● **Stored data entries**:

.....

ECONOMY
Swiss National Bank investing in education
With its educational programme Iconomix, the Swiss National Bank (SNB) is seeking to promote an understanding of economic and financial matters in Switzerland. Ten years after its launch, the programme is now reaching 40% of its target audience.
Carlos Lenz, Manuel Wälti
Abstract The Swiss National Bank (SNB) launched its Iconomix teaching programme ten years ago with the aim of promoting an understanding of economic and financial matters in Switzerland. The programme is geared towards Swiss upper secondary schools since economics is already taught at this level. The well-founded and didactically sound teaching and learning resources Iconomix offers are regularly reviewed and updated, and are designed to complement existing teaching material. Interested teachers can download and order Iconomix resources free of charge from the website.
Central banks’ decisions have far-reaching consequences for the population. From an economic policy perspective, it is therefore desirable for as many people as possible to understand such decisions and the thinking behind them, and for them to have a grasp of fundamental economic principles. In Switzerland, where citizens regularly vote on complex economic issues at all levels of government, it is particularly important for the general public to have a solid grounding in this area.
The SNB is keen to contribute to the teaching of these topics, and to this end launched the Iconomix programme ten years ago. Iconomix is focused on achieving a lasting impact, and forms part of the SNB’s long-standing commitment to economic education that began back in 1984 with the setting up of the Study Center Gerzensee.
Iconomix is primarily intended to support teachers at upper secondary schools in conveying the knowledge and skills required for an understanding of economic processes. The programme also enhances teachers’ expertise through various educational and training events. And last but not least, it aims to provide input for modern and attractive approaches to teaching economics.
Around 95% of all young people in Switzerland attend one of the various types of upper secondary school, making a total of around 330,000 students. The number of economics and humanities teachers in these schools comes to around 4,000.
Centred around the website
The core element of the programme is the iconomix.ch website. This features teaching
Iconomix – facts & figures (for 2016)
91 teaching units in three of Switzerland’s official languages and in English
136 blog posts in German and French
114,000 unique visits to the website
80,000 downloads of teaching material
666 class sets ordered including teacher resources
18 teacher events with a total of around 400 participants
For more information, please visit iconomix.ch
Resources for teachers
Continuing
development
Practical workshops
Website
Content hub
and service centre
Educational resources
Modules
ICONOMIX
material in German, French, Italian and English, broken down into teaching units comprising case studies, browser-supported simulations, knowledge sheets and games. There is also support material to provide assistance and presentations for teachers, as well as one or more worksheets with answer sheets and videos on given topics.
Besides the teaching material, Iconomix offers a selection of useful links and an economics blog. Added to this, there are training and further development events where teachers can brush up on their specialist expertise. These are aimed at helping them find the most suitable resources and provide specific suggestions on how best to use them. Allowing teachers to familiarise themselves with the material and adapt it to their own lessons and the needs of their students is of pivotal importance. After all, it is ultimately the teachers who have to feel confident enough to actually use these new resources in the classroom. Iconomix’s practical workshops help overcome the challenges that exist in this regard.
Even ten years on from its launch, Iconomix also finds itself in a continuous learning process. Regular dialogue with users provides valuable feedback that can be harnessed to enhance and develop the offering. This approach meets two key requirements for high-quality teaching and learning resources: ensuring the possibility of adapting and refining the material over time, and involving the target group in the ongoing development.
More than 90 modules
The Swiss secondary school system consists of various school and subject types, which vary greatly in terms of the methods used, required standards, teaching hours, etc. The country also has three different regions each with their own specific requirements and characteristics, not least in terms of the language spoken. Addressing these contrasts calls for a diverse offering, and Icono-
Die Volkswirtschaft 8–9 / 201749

.....

● **Work instruction**:
Using the records above, repeat exactly the lines from the first one through the line with "Abstract The Swiss".

● **Your solution**:
ECONOMY
Swiss National Bank investing in education
With its educational programme Iconomix, the Swiss National Bank (SNB) is seeking to promote an understanding of economic and financial matters in Switzerland. Ten years after its launch, the programme is now reaching 40% of its target audience.
Carlos Lenz, Manuel Wälti
Abstract The Swiss National Bank (SNB) launched its Iconomix teaching programme ten years ago with the aim of promoting an understanding of economic and financial matters in Switzerland. The programme is geared towards Swiss upper secondary schools since economics is already taught at this level. The well-founded and didactically sound teaching and learning resources Iconomix offers are regularly reviewed and updated, and are designed to complement existing teaching material. Interested teachers can download and order Iconomix resources free of charge from the website.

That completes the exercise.